▶ _Exercise input_
....................

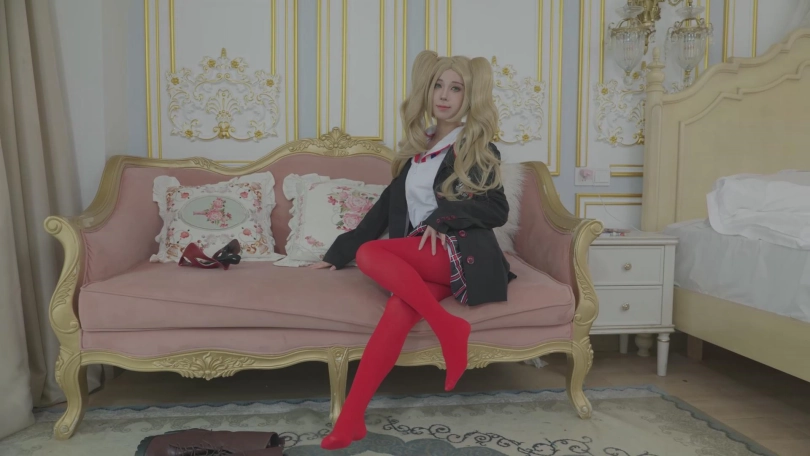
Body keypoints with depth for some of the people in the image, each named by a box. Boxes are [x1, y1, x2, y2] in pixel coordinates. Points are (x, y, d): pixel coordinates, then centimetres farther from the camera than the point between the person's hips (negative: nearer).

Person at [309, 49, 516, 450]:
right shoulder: (417, 146, 20)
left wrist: (444, 217, -18)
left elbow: (497, 211, -3)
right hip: (420, 258, 4)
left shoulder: (478, 148, 6)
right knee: (401, 308, -31)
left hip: (461, 253, -4)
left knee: (370, 253, -29)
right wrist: (338, 252, 17)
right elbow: (388, 204, 20)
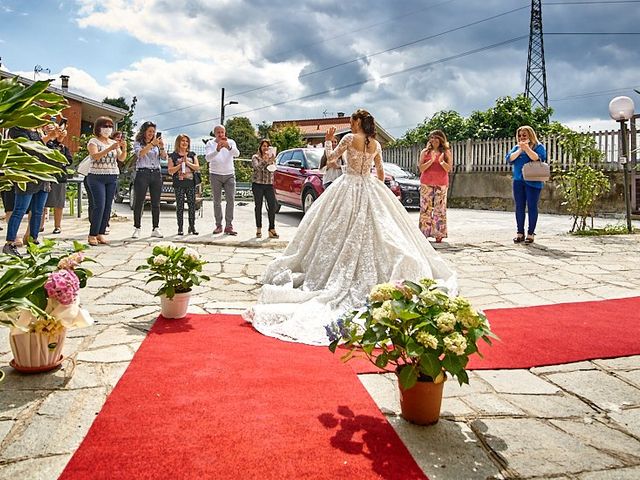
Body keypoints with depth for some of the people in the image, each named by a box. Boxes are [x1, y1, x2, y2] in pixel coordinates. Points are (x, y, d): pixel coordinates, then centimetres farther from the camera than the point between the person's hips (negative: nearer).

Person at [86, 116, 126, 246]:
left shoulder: (114, 143, 14)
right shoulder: (93, 141, 0)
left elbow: (121, 159, 4)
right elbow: (95, 156, -17)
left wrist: (124, 149, -16)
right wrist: (110, 149, -28)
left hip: (112, 177, 5)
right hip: (97, 177, -5)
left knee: (108, 206, 2)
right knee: (99, 206, -12)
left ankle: (101, 233, 8)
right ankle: (92, 235, -5)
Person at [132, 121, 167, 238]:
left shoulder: (156, 144, 15)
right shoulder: (138, 143, 6)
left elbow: (164, 157, 6)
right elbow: (140, 153, -13)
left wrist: (162, 147, -11)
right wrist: (152, 144, -21)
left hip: (156, 174, 4)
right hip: (142, 173, -4)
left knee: (156, 203, 4)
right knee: (139, 202, -3)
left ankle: (155, 229, 9)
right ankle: (137, 229, 2)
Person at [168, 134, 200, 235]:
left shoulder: (192, 155, 15)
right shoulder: (173, 156, 6)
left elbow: (197, 168, 5)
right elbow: (170, 171, -1)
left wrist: (187, 162, -7)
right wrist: (180, 164, -9)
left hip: (191, 183, 2)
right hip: (179, 184, -2)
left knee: (192, 205, 0)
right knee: (180, 206, -1)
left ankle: (192, 227, 7)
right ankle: (180, 228, 3)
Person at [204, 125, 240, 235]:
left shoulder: (231, 142, 2)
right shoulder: (210, 144, -1)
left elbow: (237, 154, -18)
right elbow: (208, 158, -19)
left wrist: (228, 146, -38)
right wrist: (217, 150, -37)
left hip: (229, 175, 1)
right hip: (215, 175, -1)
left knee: (230, 200, -5)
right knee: (217, 201, 3)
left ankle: (229, 226, -2)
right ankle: (218, 225, 9)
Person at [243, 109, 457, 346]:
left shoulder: (349, 138, -6)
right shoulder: (376, 144, 8)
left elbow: (330, 159, -1)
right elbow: (380, 173, 14)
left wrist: (328, 140, 14)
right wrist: (379, 190, 28)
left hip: (349, 188, -4)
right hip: (371, 189, 4)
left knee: (344, 231, 1)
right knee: (378, 227, 6)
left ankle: (342, 276, 1)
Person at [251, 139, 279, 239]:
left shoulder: (272, 157, 14)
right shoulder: (255, 157, 3)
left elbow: (273, 169, 2)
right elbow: (257, 167, -16)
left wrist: (271, 160, -13)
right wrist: (265, 160, -27)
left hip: (269, 184, 3)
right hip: (258, 184, -3)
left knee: (273, 206, -6)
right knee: (258, 207, 2)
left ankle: (272, 229, -2)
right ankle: (259, 229, 10)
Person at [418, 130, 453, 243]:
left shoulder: (446, 152, 9)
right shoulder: (425, 152, 10)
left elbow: (449, 169, 2)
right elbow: (421, 168, 2)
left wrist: (441, 161, -17)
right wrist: (431, 160, -12)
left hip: (441, 184, -1)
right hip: (426, 183, 1)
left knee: (440, 209, -4)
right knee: (425, 208, -1)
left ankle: (438, 234, -1)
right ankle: (424, 233, 2)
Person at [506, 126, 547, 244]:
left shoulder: (538, 146, 1)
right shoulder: (516, 148, 14)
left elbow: (538, 158, -17)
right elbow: (509, 159, -1)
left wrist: (526, 148, -21)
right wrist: (520, 149, -12)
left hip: (533, 182, -4)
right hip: (518, 181, 4)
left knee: (532, 207, -3)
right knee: (519, 207, 4)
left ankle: (531, 233, 1)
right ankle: (520, 233, 8)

....................

▶ _Task details_
Reproduce the lines of the listing above verbatim, starting with the line containing "left elbow: (197, 168, 5)" and continuing through the line containing "right knee: (217, 201, 3)".

▶ _Your solution_
left elbow: (197, 168, 5)
right elbow: (170, 171, -1)
left wrist: (187, 162, -7)
right wrist: (180, 164, -9)
left hip: (191, 183, 2)
right hip: (179, 184, -2)
left knee: (192, 205, 0)
right knee: (180, 206, -1)
left ankle: (192, 227, 7)
right ankle: (180, 228, 3)
Person at [204, 125, 240, 235]:
left shoulder: (231, 142, 2)
right shoulder: (210, 144, -1)
left elbow: (237, 154, -18)
right elbow: (208, 158, -19)
left wrist: (228, 146, -38)
right wrist: (217, 150, -37)
left hip: (229, 175, 1)
right hip: (215, 175, -1)
left knee: (230, 200, -5)
right knee: (217, 201, 3)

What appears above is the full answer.